Assigned task:
Give again, word for word, every line in the entries below from the line with "Cartus Filtru EF150" up to and including the line with "이, 멀티채널 센서퓨전, 실시간 모니터링, AI 검증 솔루션 등 다양", and no other line.

Recorded data:
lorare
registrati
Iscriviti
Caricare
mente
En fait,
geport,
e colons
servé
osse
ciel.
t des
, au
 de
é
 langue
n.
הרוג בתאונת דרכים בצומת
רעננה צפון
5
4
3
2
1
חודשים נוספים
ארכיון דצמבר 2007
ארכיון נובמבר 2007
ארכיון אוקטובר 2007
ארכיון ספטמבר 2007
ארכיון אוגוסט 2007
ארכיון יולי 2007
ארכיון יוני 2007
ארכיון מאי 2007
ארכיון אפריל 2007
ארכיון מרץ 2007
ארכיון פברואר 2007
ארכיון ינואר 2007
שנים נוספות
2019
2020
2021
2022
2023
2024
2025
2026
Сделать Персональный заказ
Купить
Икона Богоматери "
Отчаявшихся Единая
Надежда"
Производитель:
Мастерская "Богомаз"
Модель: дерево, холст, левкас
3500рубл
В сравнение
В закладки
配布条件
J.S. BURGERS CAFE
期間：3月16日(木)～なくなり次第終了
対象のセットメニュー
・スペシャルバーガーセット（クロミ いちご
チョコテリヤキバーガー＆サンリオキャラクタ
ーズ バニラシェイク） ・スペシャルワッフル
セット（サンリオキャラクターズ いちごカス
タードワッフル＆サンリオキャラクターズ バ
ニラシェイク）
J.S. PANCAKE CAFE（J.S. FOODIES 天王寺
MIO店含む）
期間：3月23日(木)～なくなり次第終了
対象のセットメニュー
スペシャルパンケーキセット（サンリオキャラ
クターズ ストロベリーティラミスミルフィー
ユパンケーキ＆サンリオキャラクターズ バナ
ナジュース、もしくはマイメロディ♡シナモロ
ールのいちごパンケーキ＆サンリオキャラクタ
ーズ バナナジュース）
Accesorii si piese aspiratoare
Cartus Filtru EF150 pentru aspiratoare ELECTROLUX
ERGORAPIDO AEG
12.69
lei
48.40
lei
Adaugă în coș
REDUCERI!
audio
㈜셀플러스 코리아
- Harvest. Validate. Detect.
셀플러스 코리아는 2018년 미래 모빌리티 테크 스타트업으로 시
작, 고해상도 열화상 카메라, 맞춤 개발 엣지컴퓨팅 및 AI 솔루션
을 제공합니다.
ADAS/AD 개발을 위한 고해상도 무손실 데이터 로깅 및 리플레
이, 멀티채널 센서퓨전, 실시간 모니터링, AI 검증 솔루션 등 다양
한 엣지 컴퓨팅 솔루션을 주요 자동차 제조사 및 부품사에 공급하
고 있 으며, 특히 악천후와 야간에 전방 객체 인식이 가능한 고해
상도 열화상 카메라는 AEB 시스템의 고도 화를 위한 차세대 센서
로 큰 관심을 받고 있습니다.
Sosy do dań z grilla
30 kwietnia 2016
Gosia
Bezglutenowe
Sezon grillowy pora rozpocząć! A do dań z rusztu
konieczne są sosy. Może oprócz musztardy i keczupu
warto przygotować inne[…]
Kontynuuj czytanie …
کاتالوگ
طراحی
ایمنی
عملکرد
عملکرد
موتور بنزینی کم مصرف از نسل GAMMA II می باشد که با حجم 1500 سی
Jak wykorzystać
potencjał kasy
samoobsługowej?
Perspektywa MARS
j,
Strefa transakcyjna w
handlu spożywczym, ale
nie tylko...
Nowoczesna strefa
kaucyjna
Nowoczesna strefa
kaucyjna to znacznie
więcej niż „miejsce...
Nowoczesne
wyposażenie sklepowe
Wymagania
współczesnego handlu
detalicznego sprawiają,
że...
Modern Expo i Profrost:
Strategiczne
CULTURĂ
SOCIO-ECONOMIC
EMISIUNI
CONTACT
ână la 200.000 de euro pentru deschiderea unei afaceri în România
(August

Response area:
Cartus Filtru EF150 pentru aspiratoare ELECTROLUX
ERGORAPIDO AEG
12.69
lei
48.40
lei
Adaugă în coș
REDUCERI!
audio
㈜셀플러스 코리아
- Harvest. Validate. Detect.
셀플러스 코리아는 2018년 미래 모빌리티 테크 스타트업으로 시
작, 고해상도 열화상 카메라, 맞춤 개발 엣지컴퓨팅 및 AI 솔루션
을 제공합니다.
ADAS/AD 개발을 위한 고해상도 무손실 데이터 로깅 및 리플레
이, 멀티채널 센서퓨전, 실시간 모니터링, AI 검증 솔루션 등 다양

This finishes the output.